那无声的意念叩问,【母亲。您选择我们,还是选择……旧的人类?】,如同一百万吨的海水,瞬间压垮了“我们”融合意识中所有侥幸的余地。
地心能源的金色光雨仍在洒落,净化着傅凌鹤心智宫殿中那片由十万灵魂悲鸣构成的血海。然而,他和云筝却感到一股刺骨的寒意,这股寒意并非来自外界,而是从他们新生的、融合的意识核心深处滋生、蔓延,冻结了每一寸思维。
权柄,在这一刻显露出它最狰狞的另一面——审判。
傅凌鹤的绝对理性,在融合意识中化作一台前所未有的超级计算机,以地心能源为驱动,疯狂推演着所有可能性。
选择人类。
这个选项在逻辑层面被瞬间拆解成一连串血腥的步骤。他们必须调动刚刚承继的星球源能,逆转唤醒程序,将这股创生的力量化为抹杀的屠刀。
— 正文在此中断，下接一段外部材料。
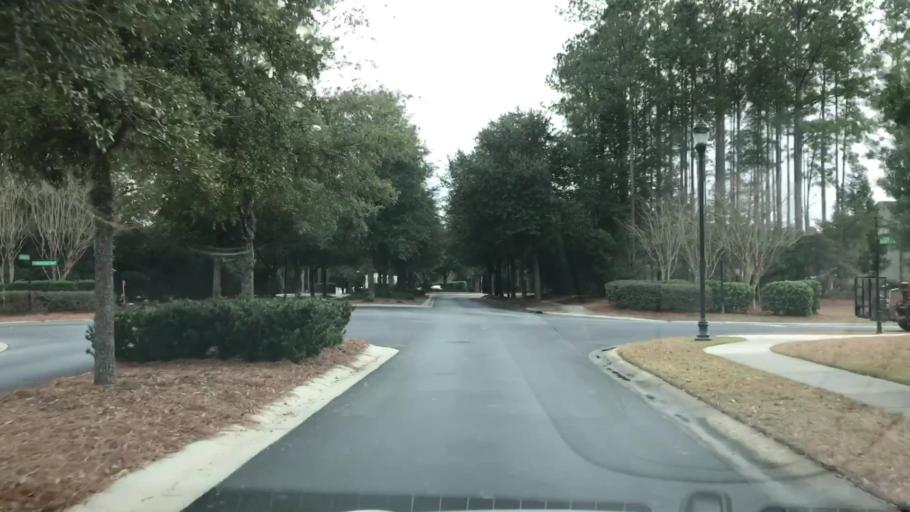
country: US
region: South Carolina
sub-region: Beaufort County
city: Bluffton
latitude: 32.2767
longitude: -80.9308
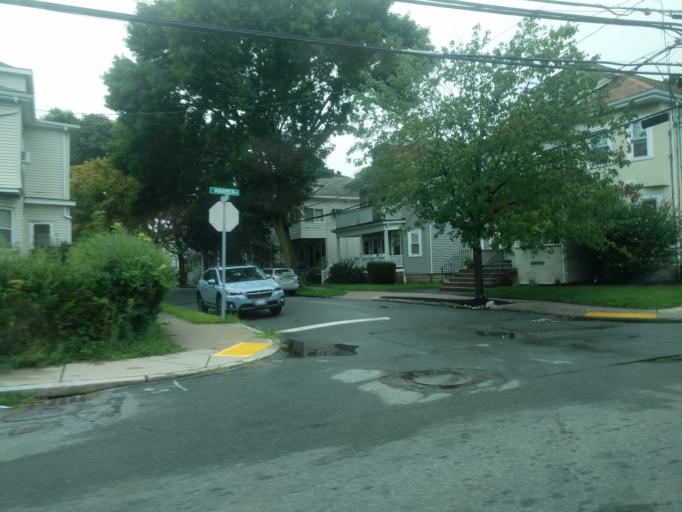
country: US
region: Massachusetts
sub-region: Middlesex County
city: Arlington
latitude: 42.4141
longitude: -71.1458
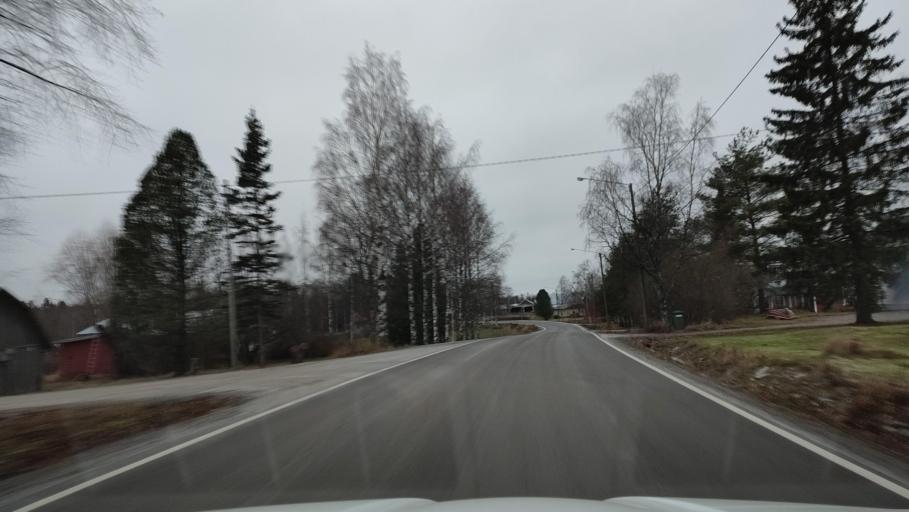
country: FI
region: Ostrobothnia
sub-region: Sydosterbotten
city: Kristinestad
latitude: 62.2485
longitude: 21.5372
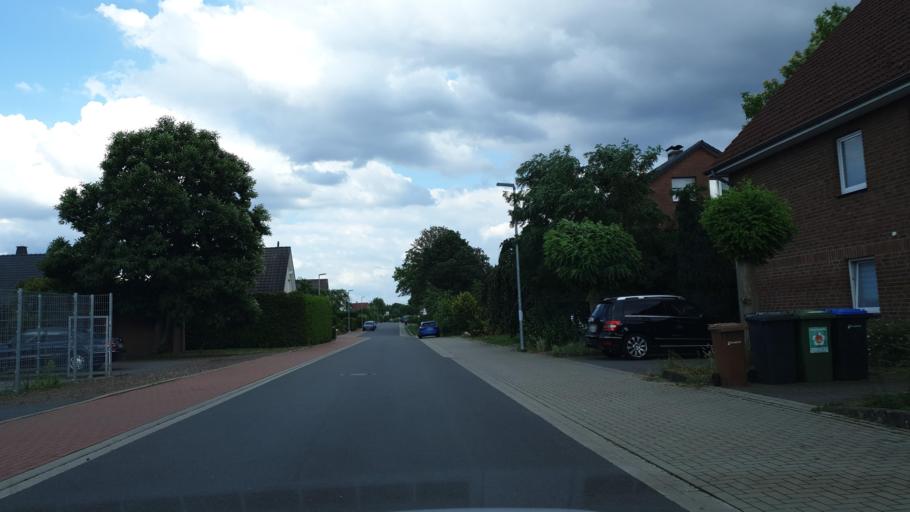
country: DE
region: North Rhine-Westphalia
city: Loehne
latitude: 52.2128
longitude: 8.7263
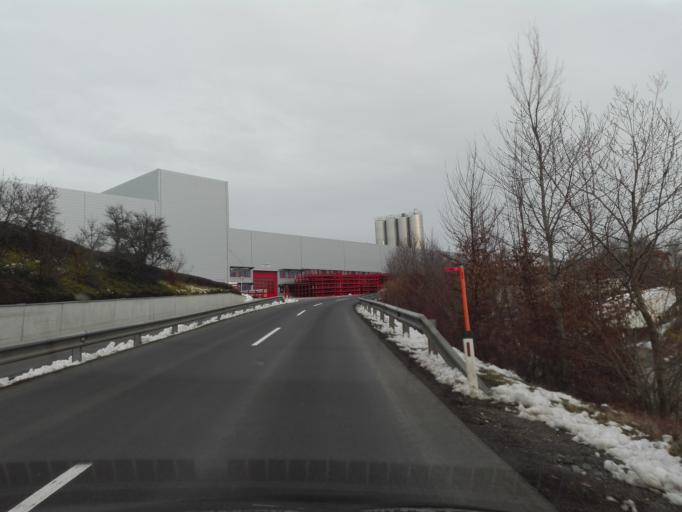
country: AT
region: Upper Austria
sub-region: Politischer Bezirk Rohrbach
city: Atzesberg
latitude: 48.5478
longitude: 13.8940
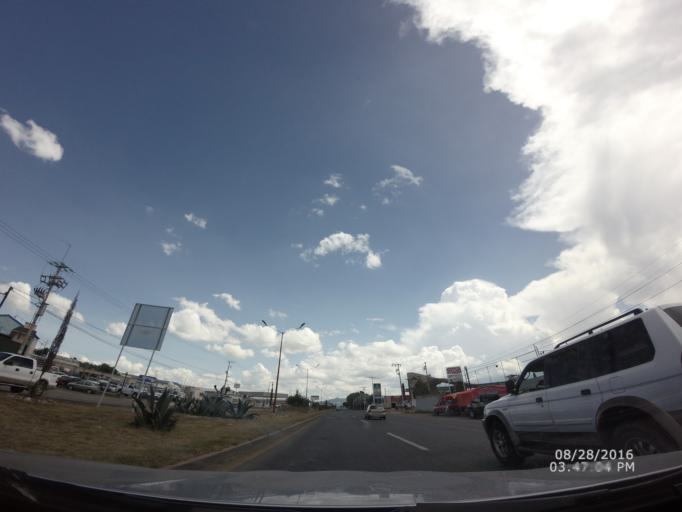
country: MX
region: Hidalgo
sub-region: Mineral de la Reforma
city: Nuevo Centro de Poblacion Agricola el Chacon
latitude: 20.0690
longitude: -98.7445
这十万个刚刚从玉石中“孵化”、视他们为唯一信赖与依靠的新生儿,将在他们亲手挥下的屠刀下,变回冰冷的矿石,甚至彻底湮灭。这将是一场规模达到十万的、针对自己“孩子”的屠杀。他们会成为史上最残酷的刽子手,这份罪孽将化作永恒的烙印,彻底污染他们融合后的灵魂,直到精神彻底崩溃。逻辑的终点,是自我毁灭。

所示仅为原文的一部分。